Now I see a wrecked gray Altis right there in the middle of the commotion. Its bumper and hood is badly distorted. Wait, there’s another car. A blue old L300 but it’s a couple of yards away from my ride. And it’s turned right up.  It’s obvious that it crashed to each other so badly. The drivers must be really dumbasses. The impact must have been really powerful. Watery blood is all over the cars and the ground because of the rain.

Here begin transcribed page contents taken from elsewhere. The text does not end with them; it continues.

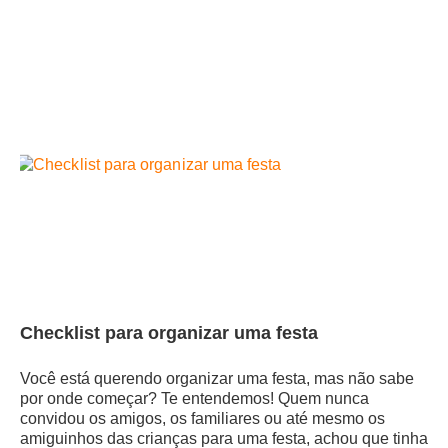
Checklist para organizar uma festa
Você está querendo organizar uma festa, mas não sabe
por onde começar? Te entendemos! Quem nunca
convidou os amigos, os familiares ou até mesmo os
amiguinhos das crianças para uma festa, achou que tinha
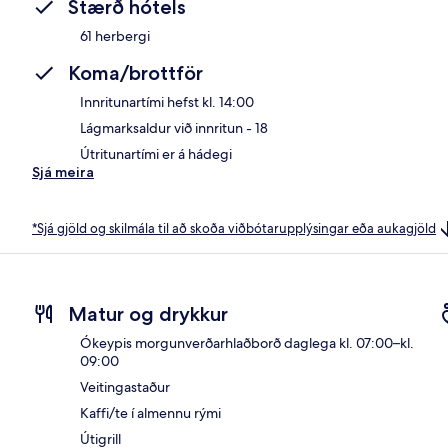
Stærð hótels
61 herbergi
Koma/brottför
Innritunartími hefst kl. 14:00
Lágmarksaldur við innritun - 18
Útritunartími er á hádegi
Sjá meira
*Sjá gjöld og skilmála til að skoða viðbótarupplýsingar eða aukagjöld
Matur og drykkur
Ókeypis morgunverðarhlaðborð daglega kl. 07:00–kl.
09:00
Veitingastaður
Kaffi/te í almennu rými
Útigrill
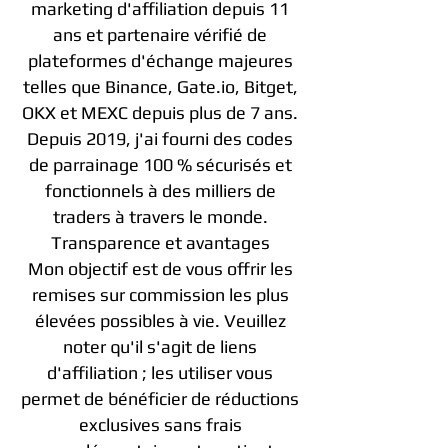
marketing d'affiliation depuis 11
ans et partenaire vérifié de
plateformes d'échange majeures
telles que Binance, Gate.io, Bitget,
OKX et MEXC depuis plus de 7 ans.
Depuis 2019, j'ai fourni des codes
de parrainage 100 % sécurisés et
fonctionnels à des milliers de
traders à travers le monde.
Transparence et avantages
Mon objectif est de vous offrir les
remises sur commission les plus
élevées possibles à vie. Veuillez
noter qu'il s'agit de liens
d'affiliation ; les utiliser vous
permet de bénéficier de réductions
exclusives sans frais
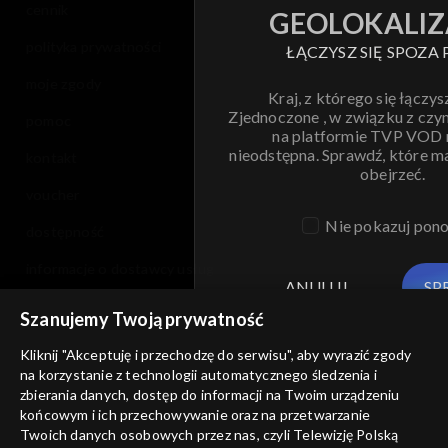
cennik
GEOLOKALIZ
polityka prywatności
ŁĄCZYSZ SIĘ SPOZA 
moje zgody
Kraj, z którego się łączys
Zjednoczone , w związku z czy
pomoc
na platformie TVP VOD
nieodstępna. Sprawdź, które m
kontakt
obejrzeć.
voucher
Nie pokazuj pon
dostępność
informacje o dostawcy usług
ANULUJ
SP
Szanujemy Twoją prywatność
Kliknij "Akceptuję i przechodzę do serwisu", aby wyrazić zgody
na korzystanie z technologii automatycznego śledzenia i
zbierania danych, dostęp do informacji na Twoim urządzeniu
końcowym i ich przechowywanie oraz na przetwarzanie
Twoich danych osobowych przez nas, czyli Telewizję Polską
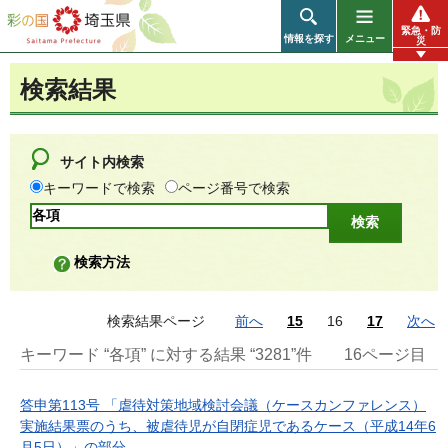
彩の国 埼玉県
緊急・防
情報を探す
メニュー
災
検索結果
サイト内検索
キーワードで検索
ページ番号で検索
検索方法
検索結果ページ
前へ
15
16
17
次へ
キーワード “各項” に対する結果 “3281”件
16ページ目
答申第113号 「虐待対策地域検討会議（ケースカンファレンス）
実施結果票のうち、被虐待児が自閉症児であるケース（平成14年6
月5日）」の部分...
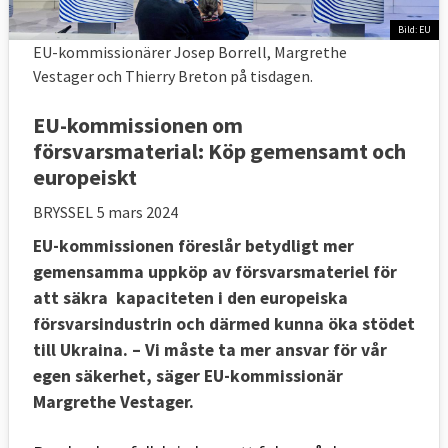
Bild: EU
EU-kommissionärer Josep Borrell, Margrethe
Vestager och Thierry Breton på tisdagen.
EU-kommissionen om
försvarsmaterial: Köp gemensamt och
europeiskt
BRYSSEL
5 mars 2024
EU-kommissionen föreslår betydligt mer
gemensamma uppköp av försvarsmateriel för
att säkra kapaciteten i den europeiska
försvarsindustrin och därmed kunna öka stödet
till Ukraina. – Vi måste ta mer ansvar för vår
egen säkerhet, säger EU-kommissionär
Margrethe Vestager.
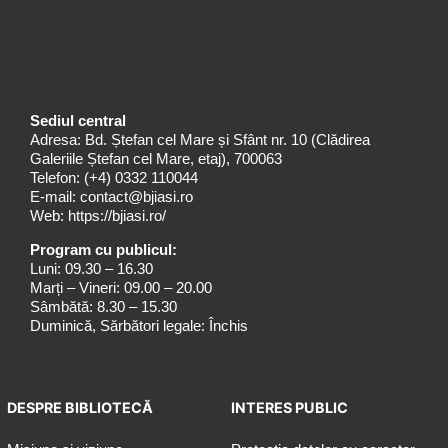
Sediul central
Adresa: Bd. Ștefan cel Mare și Sfânt nr. 10 (Clădirea
Galeriile Ștefan cel Mare, etaj), 700063
Telefon:
(+4) 0332 110044
E-mail:
contact@bjiasi.ro
Web:
https://bjiasi.ro/
Program cu publicul:
Luni: 09.30 – 16.30
Marți – Vineri: 09.00 – 20.00
Sâmbătă: 8.30 – 15.30
Duminică, Sărbători legale: Închis
DESPRE BIBLIOTECĂ
INTERES PUBLIC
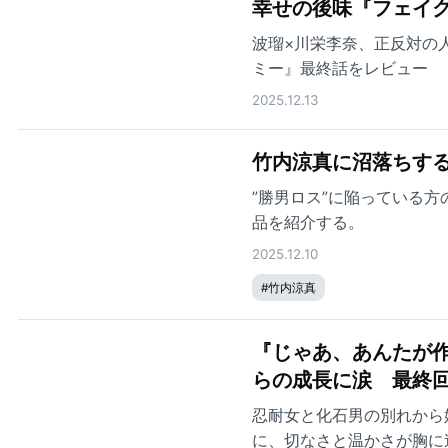
幸せの後味『フェイ
波瑠×川栄李奈、正反対の
ミー』最終話をレビュー
2025.12.13
竹内涼真に沼落ちする
”勝男ロス”に陥っている
品を紹介する。
2025.12.10
#
竹内涼真
『じゃあ、あんたが作
らの成長に涙 最終回
忍耐女と化石男の別れから
に、切なさと温かさが胸に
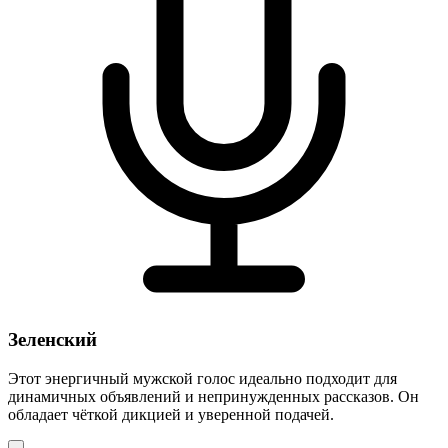
Зеленский
Этот энергичный мужской голос идеально подходит для
динамичных объявлений и непринужденных рассказов. Он
обладает чёткой дикцией и уверенной подачей.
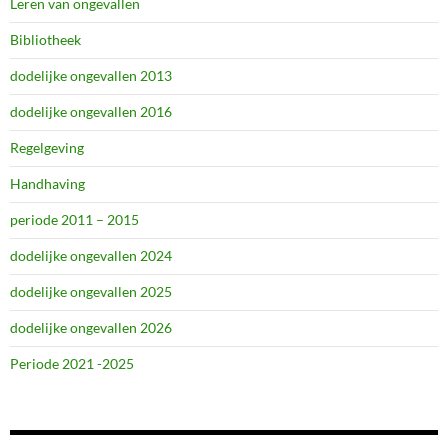
Leren van ongevallen
Bibliotheek
dodelijke ongevallen 2013
dodelijke ongevallen 2016
Regelgeving
Handhaving
periode 2011 – 2015
dodelijke ongevallen 2024
dodelijke ongevallen 2025
dodelijke ongevallen 2026
Periode 2021 -2025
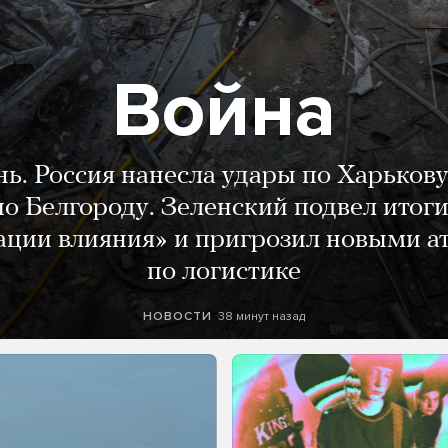
Война
нь. Россия нанесла удары по Харькову
о Белгороду. Зеленский подвел итог
ации влияния» и пригрозил новыми а
по логистике
38 минут назад
НОВОСТИ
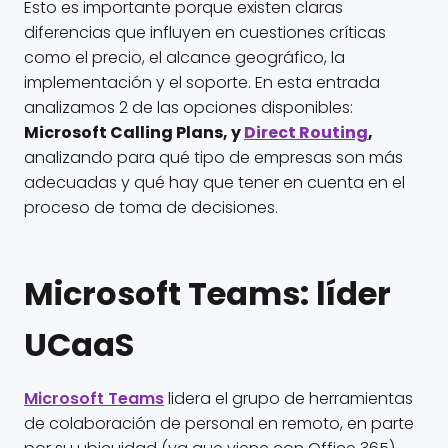
Esto es importante porque existen claras
diferencias que influyen en cuestiones críticas
como el precio, el alcance geográfico, la
implementación y el soporte. En esta entrada
analizamos 2 de las opciones disponibles:
Microsoft Calling Plans, y
Direct Routing
,
analizando para qué tipo de empresas son más
adecuadas y qué hay que tener en cuenta en el
proceso de toma de decisiones.
Microsoft Teams: líder
UCaaS
Microsoft Teams
lidera el grupo de herramientas
de colaboración de personal en remoto, en parte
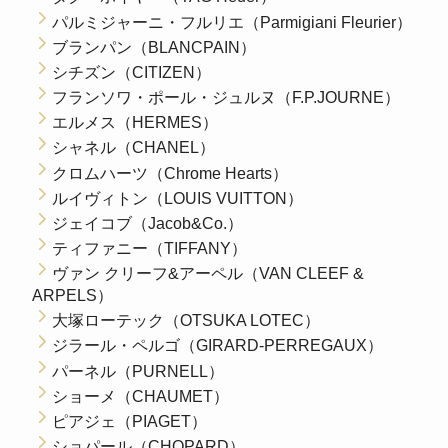
パルミジャーニ・フルリエ（Parmigiani Fleurier）
ブランパン（BLANCPAIN）
シチズン（CITIZEN）
フランソワ・ポール・ジュルヌ（F.P.JOURNE）
エルメス（HERMES）
シャネル（CHANEL）
クロムハーツ（Chrome Hearts）
ルイヴィトン（LOUIS VUITTON）
ジェイコブ（Jacob&Co.）
ティファニー（TIFFANY）
ヴァン クリーフ&アーペル（VAN CLEEF &
ARPELS）
大塚ローテック（OTSUKA LOTEC）
ジラール・ペルゴ（GIRARD-PERREGAUX）
パーネル（PURNELL）
ショーメ（CHAUMET）
ピアジェ（PIAGET）
ショパール（CHOPARD）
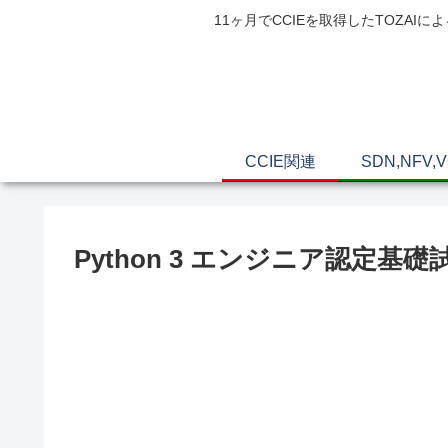
11ヶ月でCCIEを取得したTOZ
CCIE関連
SDN,NFV,
Python 3 エンジニア認定基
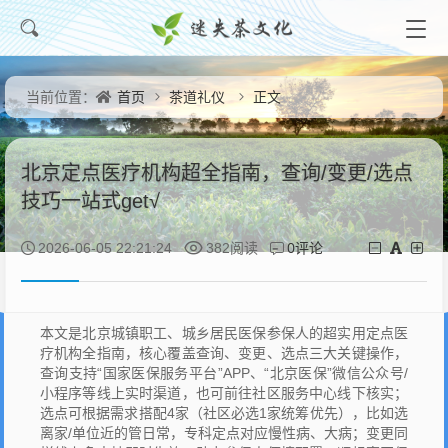
首页
茶道礼仪
正文
当前位置：
北京定点医疗机构超全指南，查询/变更/选点
技巧一站式get√
0评论
2026-06-05 22:21:24
382阅读
本文是北京城镇职工、城乡居民医保参保人的超实用定点医
疗机构全指南，核心覆盖查询、变更、选点三大关键操作，
查询支持“国家医保服务平台”APP、“北京医保”微信公众号/
小程序等线上实时渠道，也可前往社区服务中心线下核实；
选点可根据需求搭配4家（社区必选1家统筹优先），比如选
离家/单位近的管日常，专科定点对应慢性病、大病；变更同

But isn’t that my ride? What just happened? I immediately come near to my car, with all the police tapes around the accident area. I guess they knew it was mine. Not one policeman stopped me from approaching it despite the crime scene, though some of them are examining it.
A fine sculpted middle-age man interrupts my contemplation. He approaches me asking if I have any idea what happened because he can’t see his daughter and no one wants to talk to him. He said he’s so worried because he saw his wife taken by the ambulance, so badly injured and now he can’t find his daughter. I refuse to answer him. I should attend to myself first.
There are just two cars right here. What just happened? I’m sure this is my car. But why is it right here, involved in this commotion? And my body, why did they take it to the hospital by the ambulance? I am convinced right now that I’m dreaming so I raise my left arm to pinch it and wake myself. But I can’t feel it. I can’t feel my arm. It’s nothing.
I run to the other side of the crime scene where there is an ambulance, thinking of the policemen that I might bump into in this rush but not caring. But no one reacts and I feel nothing. I just pass through his body. I’m now a ghost? This is how they show it in films.
I run again and nothing happened.
I realize slowly, I’m now a ghost. This means I’m now dead. I’m finally free! I ended already! I jumped to my happiness. I guess I did. If I am on my body I would. But I’m too light right now to be sure that I jumped. Although my car got crashed, at least I’m dead now. No one could run after me. My mom will no longer be around me anywhere I go. Writers will find new subjects to write about. I’m finally done worrying about how much I have to keep myself from speaking myself out, knowing the influence I have on everybody. My bashers will stop pointing out my mistakes and imperfections. My rivals will no longer bully me. And most importantly, she’ll regret her whole life that she dumped my love for her tonight. For a while, she’ll be blamed. I wanted this. I wanted to be free. I wanted to die, because this is the perfect solution.
So now I’m in the middle of these two cars that crashed, still feeling fulfilled. I kind of understand how I died.  My car crashed to another car. Maybe it was a stop for my side and my car was still on its full speed. And the other car was just on its cue to go.
Policemen busy, umbrellas and lights everywhere and a few wet bystanders watching the crime scene. I hear them talking but don’t mind to listen. I lie down on the road. I know they won’t mind. They don’t see and feel me anyway. Euphoria.
I remember the guy that asked me where his daughter was. He said his wife was taken to the hospital and he has a child. He saw me?
I remember the crying child. Is she his kid? How is she going to live after this? Now that her she just lost her father and certainly soon her mother too, what is life ahead of her?

My death costs the child to live with the burden of my agony.